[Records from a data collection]
════════════════════

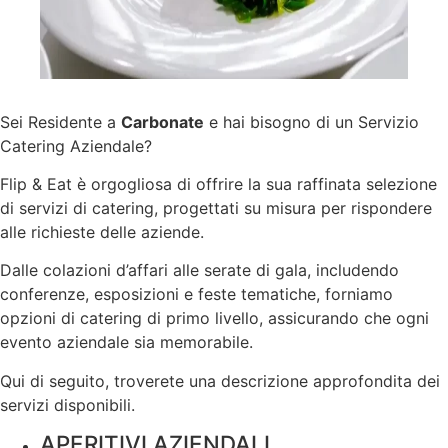
Sei Residente a
Carbonate
e hai bisogno di un Servizio
Catering Aziendale?
Flip & Eat è orgogliosa di offrire la sua raffinata selezione
di servizi di catering, progettati su misura per rispondere
alle richieste delle aziende.
Dalle colazioni d’affari alle serate di gala, includendo
conferenze, esposizioni e feste tematiche, forniamo
opzioni di catering di primo livello, assicurando che ogni
evento aziendale sia memorabile.
Qui di seguito, troverete una descrizione approfondita dei
servizi disponibili.
APERITIVI AZIENDALI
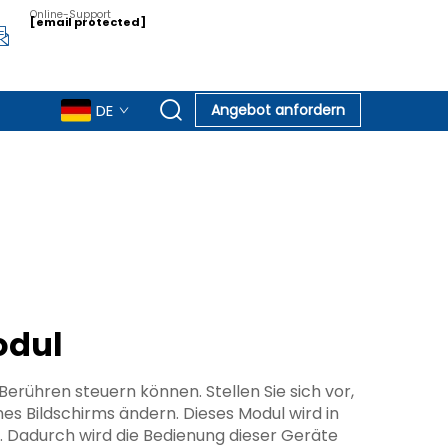
Online-Support
[email protected]
DE
Angebot anfordern
odul
erühren steuern können. Stellen Sie sich vor,
es Bildschirms ändern. Dieses Modul wird in
. Dadurch wird die Bedienung dieser Geräte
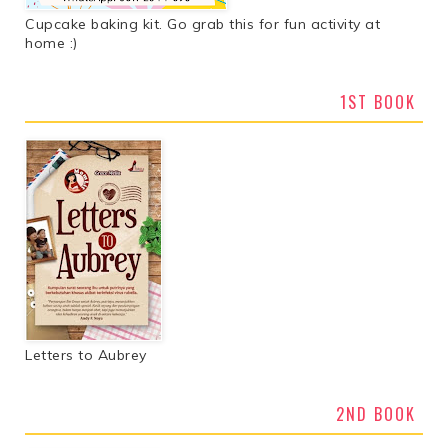
Cupcake baking kit. Go grab this for fun activity at
home :)
1ST BOOK
Letters to Aubrey
2ND BOOK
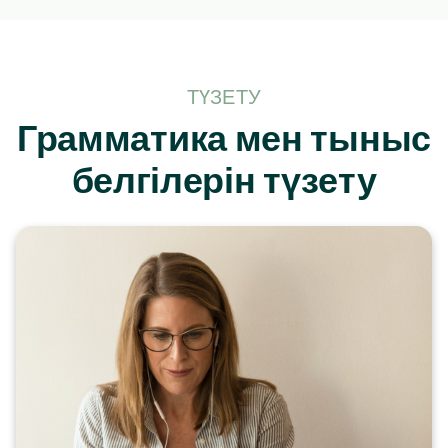
ТҮЗЕТУ
Грамматика мен тыныс
белгілерін түзету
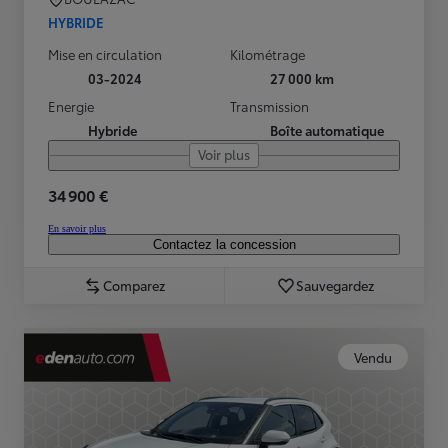
HYBRIDE
Mise en circulation
Kilométrage
03-2024
27 000 km
Energie
Transmission
Hybride
Boîte automatique
Voir plus
34 900 €
En savoir plus
Contactez la concession
Comparez
Sauvegardez
Vendu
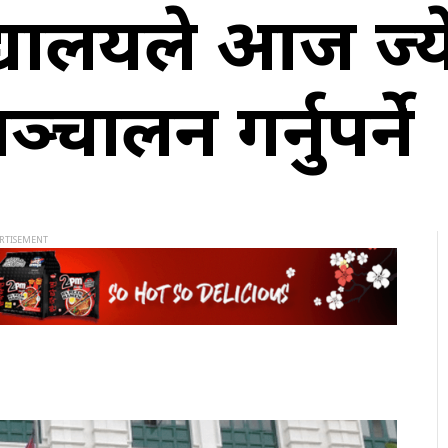
यालयले आज ज्ये
सञ्चालन गर्नुपर्ने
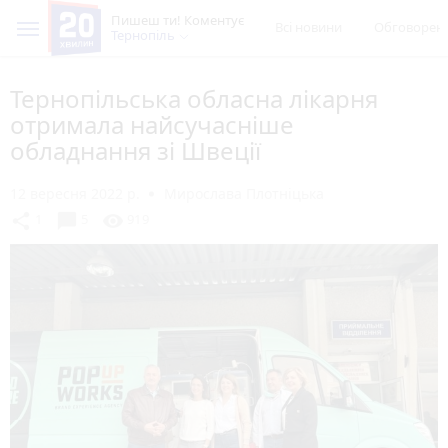
Пишеш ти! Коментує
Всі новини
Обговорен
Тернопіль
Тернопільська обласна лікарня
отримала найсучасніше
обладнання зі Швеції
12 вересня 2022 р.
Мирослава Плотніцька
chat_bubble
share
visibility
1
5
919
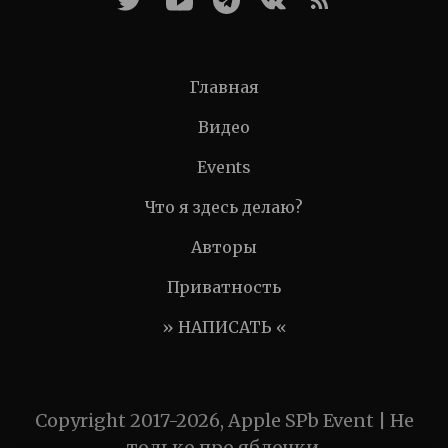
Главная
Видео
Events
Что я здесь делаю?
Авторы
Приватность
» НАПИСАТЬ «
Copyright 2017-2026, Apple SPb Event | Не
только про яблочки.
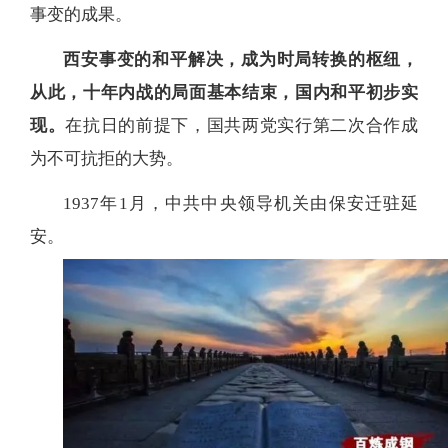
事变的成果。
西安事变的和平解决，成为时局转换的枢纽，
从此，十年内战的局面基本结束，国内和平初步实
现。
在抗日的前提下，国共两党实行第二次合作成
为不可抗拒的大势。
1937年1月，中共中央领导机关由保安迁驻延
安。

════════════════════

| DIRECTIONS |
Render the item lines from the start through the line containing "सञ्चालन गर्नुपर्ने" as a Markdown table with the columns Row and Text, numbering each line and skipping blank lines. Leave the pictures out.

| ANSWER AREA |
| Row | Text |
|---|---|
| 1 | Sei Residente a |
| 2 | Carbonate |
| 3 | e hai bisogno di un Servizio |
| 4 | Catering Aziendale? |
| 5 | Flip & Eat è orgogliosa di offrire la sua raffinata selezione |
| 6 | di servizi di catering, progettati su misura per rispondere |
| 7 | alle richieste delle aziende. |
| 8 | Dalle colazioni d’affari alle serate di gala, includendo |
| 9 | conferenze, esposizioni e feste tematiche, forniamo |
| 10 | opzioni di catering di primo livello, assicurando che ogni |
| 11 | evento aziendale sia memorabile. |
| 12 | Qui di seguito, troverete una descrizione approfondita dei |
| 13 | servizi disponibili. |
| 14 | APERITIVI AZIENDALI |
| 15 | Online-Support |
| 16 | [email protected] |
| 17 | DE |
| 18 | Angebot anfordern |
| 19 | odul |
| 20 | erühren steuern können. Stellen Sie sich vor, |
| 21 | es Bildschirms ändern. Dieses Modul wird in |
| 22 | . Dadurch wird die Bedienung dieser Geräte |
| 23 | Cupcake baking kit. Go grab this for fun activity at |
| 24 | home :) |
| 25 | 1ST BOOK |
| 26 | Letters to Aubrey |
| 27 | 2ND BOOK |
| 28 | ТҮЗЕТУ |
| 29 | Грамматика мен тыныс |
| 30 | белгілерін түзету |
| 31 | HYBRIDE |
| 32 | Mise en circulation |
| 33 | Kilométrage |
| 34 | 03-2024 |
| 35 | 27 000 km |
| 36 | Energie |
| 37 | Transmission |
| 38 | Hybride |
| 39 | Boîte automatique |
| 40 | Voir plus |
| 41 | 34 900 € |
| 42 | En savoir plus |
| 43 | Contactez la concession |
| 44 | Comparez |
| 45 | Sauvegardez |
| 46 | Vendu |
| 47 | यालयले आज ज्ये |
| 48 | सञ्चालन गर्नुपर्ने |